Note that this does not describe the experiment completely but only up to the p. This lets us “tailor” the distribution to specific experiments:

Example: Flip a fair coin, Heads = success = 1: p = 0.5

Example: Roll a fair die, “get a six” = success = 1: p=1/6

Example: Choose employee from WRInc, employee is female = success = 1, p=9510/23791=0.3997

Example choose people from some population, person has a genetic condition = success = 1: p=0.015

The number p then is a number that belongs to the population described by the distribution: it is a parameter!

Once we have a distribution we can find formulas for the population mean and standard deviation. For the Bernoulli distribution we have

  • Population Mean: \(\mu =p\)

  • Population Standard Deviation: \(\sigma = \sqrt{p(1-p)}\)

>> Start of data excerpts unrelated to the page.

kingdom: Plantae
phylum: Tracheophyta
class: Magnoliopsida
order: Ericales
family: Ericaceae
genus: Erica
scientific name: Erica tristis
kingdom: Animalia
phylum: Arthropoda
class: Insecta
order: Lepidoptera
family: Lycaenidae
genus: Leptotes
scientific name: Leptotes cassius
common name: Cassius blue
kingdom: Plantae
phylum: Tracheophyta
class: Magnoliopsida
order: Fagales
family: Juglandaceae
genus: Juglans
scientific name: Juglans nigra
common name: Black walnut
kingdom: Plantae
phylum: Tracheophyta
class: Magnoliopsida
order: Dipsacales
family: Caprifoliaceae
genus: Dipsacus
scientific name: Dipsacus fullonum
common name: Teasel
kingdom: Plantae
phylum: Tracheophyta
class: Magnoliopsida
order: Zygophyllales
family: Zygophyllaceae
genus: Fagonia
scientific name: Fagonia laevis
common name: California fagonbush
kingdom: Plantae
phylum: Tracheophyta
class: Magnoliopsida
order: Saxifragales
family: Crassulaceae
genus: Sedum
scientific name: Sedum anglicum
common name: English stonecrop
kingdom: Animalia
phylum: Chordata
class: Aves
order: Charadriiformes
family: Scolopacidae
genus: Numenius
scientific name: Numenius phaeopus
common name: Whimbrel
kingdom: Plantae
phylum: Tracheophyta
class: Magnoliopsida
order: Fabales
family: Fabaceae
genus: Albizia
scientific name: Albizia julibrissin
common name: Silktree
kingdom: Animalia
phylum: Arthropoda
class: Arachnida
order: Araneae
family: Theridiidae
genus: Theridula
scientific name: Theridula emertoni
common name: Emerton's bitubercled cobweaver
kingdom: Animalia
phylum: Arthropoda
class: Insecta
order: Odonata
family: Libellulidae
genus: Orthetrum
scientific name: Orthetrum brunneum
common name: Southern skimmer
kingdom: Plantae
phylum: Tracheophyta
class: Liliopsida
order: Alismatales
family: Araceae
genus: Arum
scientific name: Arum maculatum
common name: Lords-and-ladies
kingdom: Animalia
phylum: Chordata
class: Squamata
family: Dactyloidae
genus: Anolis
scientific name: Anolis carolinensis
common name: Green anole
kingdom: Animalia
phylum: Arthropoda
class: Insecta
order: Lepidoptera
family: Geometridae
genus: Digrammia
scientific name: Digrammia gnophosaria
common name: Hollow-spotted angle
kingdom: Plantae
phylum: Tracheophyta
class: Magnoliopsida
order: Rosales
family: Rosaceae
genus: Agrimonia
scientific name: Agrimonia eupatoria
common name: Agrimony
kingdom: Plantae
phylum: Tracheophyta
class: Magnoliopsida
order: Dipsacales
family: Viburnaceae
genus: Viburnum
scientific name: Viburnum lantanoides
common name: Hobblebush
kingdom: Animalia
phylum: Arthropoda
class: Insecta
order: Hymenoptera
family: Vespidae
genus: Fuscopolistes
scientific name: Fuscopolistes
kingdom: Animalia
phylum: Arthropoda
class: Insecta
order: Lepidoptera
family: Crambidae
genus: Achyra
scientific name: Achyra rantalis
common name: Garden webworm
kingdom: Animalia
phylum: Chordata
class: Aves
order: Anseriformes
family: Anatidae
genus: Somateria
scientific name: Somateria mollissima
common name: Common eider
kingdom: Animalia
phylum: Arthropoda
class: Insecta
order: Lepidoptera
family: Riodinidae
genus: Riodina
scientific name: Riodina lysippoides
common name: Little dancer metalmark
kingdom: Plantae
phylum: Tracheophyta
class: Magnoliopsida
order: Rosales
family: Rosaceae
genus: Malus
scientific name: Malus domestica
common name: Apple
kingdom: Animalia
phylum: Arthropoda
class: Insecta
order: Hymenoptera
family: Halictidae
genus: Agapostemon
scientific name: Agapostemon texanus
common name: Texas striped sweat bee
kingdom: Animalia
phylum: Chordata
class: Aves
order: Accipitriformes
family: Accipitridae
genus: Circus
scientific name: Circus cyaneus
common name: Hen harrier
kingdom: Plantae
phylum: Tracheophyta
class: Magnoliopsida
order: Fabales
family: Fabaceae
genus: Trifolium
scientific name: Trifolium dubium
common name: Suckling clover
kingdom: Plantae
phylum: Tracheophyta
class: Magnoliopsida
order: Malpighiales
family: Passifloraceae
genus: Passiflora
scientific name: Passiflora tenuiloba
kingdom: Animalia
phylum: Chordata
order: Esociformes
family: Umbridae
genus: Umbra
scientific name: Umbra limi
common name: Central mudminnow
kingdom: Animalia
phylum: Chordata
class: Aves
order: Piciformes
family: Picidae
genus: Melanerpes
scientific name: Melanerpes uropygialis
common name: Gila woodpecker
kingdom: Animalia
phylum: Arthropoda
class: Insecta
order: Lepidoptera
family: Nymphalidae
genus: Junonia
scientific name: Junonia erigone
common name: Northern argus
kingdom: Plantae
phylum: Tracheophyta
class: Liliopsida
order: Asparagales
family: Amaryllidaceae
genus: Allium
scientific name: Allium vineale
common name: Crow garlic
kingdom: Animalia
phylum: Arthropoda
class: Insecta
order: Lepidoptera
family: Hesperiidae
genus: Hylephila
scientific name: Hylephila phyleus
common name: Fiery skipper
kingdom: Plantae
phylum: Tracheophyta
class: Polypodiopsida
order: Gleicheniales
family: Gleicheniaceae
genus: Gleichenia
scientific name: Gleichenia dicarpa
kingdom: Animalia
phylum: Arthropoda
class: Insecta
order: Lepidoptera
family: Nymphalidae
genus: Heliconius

Notice how both the mean and the standard deviation depend on p alone. This will have some consequences later.

Continuous Distributions

Case Study: Weight of Subjects

Consider a weight loss study. At the beginning and at the end all subjects are weighed, and the difference in weight is found. What can we say about the population of weight differences?

One big difference to the examples above is that now we will get a great many different outcomes. If fact if we had a very precise scale, all the numbers might be different. In such a case a table like those above no longer works (it would be HUGE). Instead we typically look at graphs such as this one:

the idea behind such a curve is simple: the probability for a an outcome to be in a certain range is the area under the curve!

So if this curve describes the differences in weights (before-after), the people who lost weight are left of 0, so the probability that a randomly selected person on this program looses weight would be this area:

How can such an area be found? To do this in general we need calculus and more, but for some standard cases R can do it for us. In this case it would be 0.812 so a little over 80 percent of the participants can expect to loose some weight.